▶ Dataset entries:

+-------+

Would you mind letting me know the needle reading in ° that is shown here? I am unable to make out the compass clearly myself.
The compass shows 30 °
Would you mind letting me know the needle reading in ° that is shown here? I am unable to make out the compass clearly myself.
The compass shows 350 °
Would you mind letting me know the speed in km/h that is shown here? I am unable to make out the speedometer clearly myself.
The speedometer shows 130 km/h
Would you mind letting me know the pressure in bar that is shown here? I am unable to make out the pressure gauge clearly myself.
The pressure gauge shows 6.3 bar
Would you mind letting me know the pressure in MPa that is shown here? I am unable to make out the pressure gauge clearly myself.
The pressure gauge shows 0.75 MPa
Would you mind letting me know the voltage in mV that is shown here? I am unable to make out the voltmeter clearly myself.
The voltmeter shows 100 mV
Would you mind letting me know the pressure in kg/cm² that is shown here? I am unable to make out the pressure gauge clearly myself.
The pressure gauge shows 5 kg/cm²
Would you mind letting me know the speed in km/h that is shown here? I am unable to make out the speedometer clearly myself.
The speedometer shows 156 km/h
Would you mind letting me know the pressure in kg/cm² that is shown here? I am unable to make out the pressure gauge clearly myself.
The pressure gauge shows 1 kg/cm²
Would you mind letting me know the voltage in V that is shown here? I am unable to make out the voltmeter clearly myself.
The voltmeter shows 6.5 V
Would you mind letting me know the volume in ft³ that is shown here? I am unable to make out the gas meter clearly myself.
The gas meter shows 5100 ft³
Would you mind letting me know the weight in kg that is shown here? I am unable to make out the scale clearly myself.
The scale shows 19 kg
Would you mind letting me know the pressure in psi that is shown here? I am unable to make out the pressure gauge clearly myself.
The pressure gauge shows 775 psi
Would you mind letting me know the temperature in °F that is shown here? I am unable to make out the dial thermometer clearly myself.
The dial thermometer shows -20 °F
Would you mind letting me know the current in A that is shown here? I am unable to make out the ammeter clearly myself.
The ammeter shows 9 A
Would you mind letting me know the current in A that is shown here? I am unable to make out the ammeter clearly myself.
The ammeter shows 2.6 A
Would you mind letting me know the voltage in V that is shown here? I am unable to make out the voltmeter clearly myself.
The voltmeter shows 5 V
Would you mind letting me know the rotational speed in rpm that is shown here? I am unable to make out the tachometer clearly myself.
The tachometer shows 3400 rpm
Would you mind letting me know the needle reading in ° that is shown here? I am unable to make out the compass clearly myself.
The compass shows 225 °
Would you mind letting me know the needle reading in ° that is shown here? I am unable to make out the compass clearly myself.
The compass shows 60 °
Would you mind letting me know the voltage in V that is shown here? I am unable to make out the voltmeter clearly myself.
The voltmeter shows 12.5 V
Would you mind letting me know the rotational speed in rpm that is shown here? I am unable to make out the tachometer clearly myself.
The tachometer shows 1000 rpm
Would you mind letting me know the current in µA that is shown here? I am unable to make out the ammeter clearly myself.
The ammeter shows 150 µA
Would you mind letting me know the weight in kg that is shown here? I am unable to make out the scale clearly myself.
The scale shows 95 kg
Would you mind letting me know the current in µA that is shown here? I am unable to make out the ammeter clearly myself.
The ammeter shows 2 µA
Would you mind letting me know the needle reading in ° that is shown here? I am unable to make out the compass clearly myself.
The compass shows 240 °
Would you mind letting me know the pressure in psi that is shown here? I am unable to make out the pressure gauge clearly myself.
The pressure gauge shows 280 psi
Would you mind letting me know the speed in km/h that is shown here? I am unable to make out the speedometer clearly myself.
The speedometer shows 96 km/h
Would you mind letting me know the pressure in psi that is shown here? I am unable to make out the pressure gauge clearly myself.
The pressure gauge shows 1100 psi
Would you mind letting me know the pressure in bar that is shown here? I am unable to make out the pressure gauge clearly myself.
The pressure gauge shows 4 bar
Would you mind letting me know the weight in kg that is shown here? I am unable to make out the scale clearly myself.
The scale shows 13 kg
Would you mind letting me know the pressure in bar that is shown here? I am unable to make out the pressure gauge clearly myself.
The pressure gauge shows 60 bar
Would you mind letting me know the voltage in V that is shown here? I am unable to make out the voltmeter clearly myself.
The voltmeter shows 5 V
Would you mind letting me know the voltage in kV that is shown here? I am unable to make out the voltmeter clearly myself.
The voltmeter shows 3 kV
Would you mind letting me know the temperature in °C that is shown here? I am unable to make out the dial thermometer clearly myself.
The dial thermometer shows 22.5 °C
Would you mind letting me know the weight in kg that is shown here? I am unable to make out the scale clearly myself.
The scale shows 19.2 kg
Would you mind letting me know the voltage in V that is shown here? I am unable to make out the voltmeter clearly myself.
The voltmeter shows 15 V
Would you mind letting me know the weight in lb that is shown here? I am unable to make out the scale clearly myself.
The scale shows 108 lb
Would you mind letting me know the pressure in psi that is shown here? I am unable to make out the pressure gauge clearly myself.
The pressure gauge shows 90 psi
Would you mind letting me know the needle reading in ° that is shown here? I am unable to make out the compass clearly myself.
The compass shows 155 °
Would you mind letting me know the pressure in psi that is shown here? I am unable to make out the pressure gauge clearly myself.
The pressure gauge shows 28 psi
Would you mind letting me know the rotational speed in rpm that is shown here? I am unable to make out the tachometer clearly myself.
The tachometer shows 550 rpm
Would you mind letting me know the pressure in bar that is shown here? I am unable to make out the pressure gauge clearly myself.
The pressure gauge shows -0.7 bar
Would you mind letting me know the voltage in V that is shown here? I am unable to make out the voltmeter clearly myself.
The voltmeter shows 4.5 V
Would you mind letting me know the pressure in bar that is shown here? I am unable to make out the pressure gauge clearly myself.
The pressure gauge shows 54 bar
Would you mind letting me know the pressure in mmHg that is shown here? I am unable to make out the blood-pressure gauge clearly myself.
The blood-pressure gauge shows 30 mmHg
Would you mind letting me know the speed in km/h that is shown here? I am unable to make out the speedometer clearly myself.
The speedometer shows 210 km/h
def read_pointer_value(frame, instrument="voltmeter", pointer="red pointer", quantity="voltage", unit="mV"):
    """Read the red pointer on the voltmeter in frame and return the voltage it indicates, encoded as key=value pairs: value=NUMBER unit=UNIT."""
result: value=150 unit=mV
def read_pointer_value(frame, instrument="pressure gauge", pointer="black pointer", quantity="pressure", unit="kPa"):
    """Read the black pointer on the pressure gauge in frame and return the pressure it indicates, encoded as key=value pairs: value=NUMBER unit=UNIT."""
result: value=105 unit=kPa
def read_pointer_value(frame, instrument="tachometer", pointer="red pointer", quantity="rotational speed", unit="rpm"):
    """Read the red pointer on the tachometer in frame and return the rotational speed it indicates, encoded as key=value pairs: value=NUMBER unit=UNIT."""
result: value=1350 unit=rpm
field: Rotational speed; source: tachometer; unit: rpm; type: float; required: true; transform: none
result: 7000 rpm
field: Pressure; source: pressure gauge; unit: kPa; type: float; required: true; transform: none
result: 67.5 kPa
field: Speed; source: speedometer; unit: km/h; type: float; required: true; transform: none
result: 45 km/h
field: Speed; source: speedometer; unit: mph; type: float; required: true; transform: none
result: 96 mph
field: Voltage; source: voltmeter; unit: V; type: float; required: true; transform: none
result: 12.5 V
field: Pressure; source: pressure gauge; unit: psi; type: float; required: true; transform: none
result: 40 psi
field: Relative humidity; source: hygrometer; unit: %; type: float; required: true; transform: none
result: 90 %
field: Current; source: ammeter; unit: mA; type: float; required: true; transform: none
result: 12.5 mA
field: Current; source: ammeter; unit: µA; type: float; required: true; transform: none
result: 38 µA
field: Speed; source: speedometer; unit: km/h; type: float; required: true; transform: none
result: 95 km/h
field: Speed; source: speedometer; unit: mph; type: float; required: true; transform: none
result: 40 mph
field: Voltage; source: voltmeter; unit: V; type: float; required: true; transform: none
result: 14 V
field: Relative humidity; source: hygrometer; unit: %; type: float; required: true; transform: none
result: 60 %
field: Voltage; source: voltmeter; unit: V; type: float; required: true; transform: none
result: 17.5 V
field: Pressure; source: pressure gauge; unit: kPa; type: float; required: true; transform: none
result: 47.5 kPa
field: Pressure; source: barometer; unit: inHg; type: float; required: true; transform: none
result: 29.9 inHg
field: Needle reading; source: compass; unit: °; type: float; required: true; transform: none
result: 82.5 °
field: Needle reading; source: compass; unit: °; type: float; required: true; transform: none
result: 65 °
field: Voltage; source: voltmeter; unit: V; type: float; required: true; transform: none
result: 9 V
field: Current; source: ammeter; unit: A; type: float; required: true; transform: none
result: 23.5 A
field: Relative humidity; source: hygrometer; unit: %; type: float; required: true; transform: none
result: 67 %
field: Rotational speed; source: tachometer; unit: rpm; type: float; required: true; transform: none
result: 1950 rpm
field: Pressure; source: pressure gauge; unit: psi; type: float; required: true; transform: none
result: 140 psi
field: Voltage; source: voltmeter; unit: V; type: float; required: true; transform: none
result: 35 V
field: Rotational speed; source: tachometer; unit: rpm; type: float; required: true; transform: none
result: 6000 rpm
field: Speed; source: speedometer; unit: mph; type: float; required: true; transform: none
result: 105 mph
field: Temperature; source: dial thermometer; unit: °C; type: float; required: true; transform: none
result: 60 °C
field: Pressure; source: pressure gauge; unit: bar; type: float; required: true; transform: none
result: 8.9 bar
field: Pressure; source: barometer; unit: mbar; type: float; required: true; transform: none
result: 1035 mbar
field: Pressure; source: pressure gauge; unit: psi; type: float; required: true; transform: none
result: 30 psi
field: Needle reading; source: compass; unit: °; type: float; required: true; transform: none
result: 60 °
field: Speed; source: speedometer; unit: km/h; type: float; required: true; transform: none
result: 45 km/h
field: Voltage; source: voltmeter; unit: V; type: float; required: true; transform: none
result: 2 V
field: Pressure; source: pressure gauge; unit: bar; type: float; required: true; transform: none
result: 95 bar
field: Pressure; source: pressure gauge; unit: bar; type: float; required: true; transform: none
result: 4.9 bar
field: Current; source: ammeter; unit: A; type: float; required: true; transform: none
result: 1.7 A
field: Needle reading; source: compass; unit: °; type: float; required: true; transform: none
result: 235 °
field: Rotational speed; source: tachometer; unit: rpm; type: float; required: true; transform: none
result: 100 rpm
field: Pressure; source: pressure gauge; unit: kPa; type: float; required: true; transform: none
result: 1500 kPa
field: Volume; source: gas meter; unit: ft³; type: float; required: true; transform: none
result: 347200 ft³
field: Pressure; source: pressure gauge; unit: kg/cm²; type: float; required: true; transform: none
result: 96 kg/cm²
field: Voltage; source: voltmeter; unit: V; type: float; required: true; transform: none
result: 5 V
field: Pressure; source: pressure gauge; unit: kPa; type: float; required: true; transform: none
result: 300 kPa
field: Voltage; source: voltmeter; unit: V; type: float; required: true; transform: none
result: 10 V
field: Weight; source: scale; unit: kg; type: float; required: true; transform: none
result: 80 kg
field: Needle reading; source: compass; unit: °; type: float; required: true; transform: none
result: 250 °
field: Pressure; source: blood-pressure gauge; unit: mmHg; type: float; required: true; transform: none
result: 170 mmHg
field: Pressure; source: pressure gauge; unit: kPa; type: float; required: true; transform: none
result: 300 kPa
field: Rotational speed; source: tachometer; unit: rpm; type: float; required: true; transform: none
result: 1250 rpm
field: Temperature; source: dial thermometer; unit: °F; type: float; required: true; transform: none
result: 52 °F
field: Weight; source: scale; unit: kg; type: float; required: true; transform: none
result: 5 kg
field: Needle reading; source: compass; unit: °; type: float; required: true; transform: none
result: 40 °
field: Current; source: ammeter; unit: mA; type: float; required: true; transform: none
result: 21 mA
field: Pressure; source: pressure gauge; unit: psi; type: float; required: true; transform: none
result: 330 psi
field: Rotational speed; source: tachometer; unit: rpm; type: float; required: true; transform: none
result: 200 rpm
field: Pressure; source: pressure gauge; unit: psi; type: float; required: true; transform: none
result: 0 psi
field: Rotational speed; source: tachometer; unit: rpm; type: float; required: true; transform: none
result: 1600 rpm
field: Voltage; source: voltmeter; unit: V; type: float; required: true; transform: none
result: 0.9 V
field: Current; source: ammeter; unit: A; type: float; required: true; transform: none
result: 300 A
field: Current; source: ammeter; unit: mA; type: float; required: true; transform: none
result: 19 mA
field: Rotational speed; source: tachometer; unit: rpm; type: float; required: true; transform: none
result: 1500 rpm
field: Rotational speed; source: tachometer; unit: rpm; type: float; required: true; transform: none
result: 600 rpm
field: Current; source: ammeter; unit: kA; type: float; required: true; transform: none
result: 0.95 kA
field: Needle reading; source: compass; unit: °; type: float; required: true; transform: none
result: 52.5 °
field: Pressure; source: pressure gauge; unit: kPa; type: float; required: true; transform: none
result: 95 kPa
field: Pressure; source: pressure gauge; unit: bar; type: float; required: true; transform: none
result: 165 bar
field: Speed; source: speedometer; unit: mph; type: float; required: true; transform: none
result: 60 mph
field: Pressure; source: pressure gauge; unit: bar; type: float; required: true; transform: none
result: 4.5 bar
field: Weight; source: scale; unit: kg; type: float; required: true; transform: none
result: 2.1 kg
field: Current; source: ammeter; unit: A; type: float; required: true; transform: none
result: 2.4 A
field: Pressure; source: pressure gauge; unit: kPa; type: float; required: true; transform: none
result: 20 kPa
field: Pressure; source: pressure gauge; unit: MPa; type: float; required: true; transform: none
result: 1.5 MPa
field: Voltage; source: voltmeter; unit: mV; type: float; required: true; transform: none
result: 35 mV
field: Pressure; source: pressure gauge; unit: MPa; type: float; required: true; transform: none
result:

+-------+

▶ WORK TASK:
Copy word for word everything from the start of the records down to and including the line that contains "The voltmeter shows 6.5 V".

▶ OUTPUT FOR THIS EXERCISE:
Would you mind letting me know the needle reading in ° that is shown here? I am unable to make out the compass clearly myself.
The compass shows 30 °
Would you mind letting me know the needle reading in ° that is shown here? I am unable to make out the compass clearly myself.
The compass shows 350 °
Would you mind letting me know the speed in km/h that is shown here? I am unable to make out the speedometer clearly myself.
The speedometer shows 130 km/h
Would you mind letting me know the pressure in bar that is shown here? I am unable to make out the pressure gauge clearly myself.
The pressure gauge shows 6.3 bar
Would you mind letting me know the pressure in MPa that is shown here? I am unable to make out the pressure gauge clearly myself.
The pressure gauge shows 0.75 MPa
Would you mind letting me know the voltage in mV that is shown here? I am unable to make out the voltmeter clearly myself.
The voltmeter shows 100 mV
Would you mind letting me know the pressure in kg/cm² that is shown here? I am unable to make out the pressure gauge clearly myself.
The pressure gauge shows 5 kg/cm²
Would you mind letting me know the speed in km/h that is shown here? I am unable to make out the speedometer clearly myself.
The speedometer shows 156 km/h
Would you mind letting me know the pressure in kg/cm² that is shown here? I am unable to make out the pressure gauge clearly myself.
The pressure gauge shows 1 kg/cm²
Would you mind letting me know the voltage in V that is shown here? I am unable to make out the voltmeter clearly myself.
The voltmeter shows 6.5 V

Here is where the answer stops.